As with anyone in the digital space we are always thinking, are we all just appeasing the almighty Google? We certainly can’t ignore them but we certainly don’t have to be completely boxed in by them either. A recent presentation by Rand Fiskin, co-founder of Moz and SparkToro outlines the emphasis on brand value in 2020. There is no recording of the video at this point but outlined in a blog titled Google in 2020: From Everyone’s Search Engine to Everyone’s Competitor are the slides. 

As Google gets itself directly into more verticals the importance of zero-click searches becomes more important. This is where a searcher gets the information they need simply from the search result and never clicks into a result. Rand highlights further into the slides, how information searches are crushing industries that relied on that user coming to their website to educate them further. This is already apparent in healthcare searches that have the knowledge panel and featured snippet pop up. 

Where we are tasked, is to keep educating the public with all efforts, both digital and physical.

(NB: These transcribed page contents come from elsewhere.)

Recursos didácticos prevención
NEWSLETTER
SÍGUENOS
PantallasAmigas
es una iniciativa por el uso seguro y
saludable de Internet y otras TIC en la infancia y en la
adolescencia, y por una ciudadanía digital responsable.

Rand makes it clear that a search result comparison between something like “endometriosis treatment” and “endometriosis treatment <insert brand>” are drastically different. This may seem obvious but there is much less room for Google, Bing, or anyone to co-opt a search result when the brand is clearly identified. This distinction is at the heart of all healthcare efforts. 

There is a much smaller pool of people who know you by your brand versus what you do or what you treat.

How do we associate your brand to that larger pool in an authoritative and expert manner?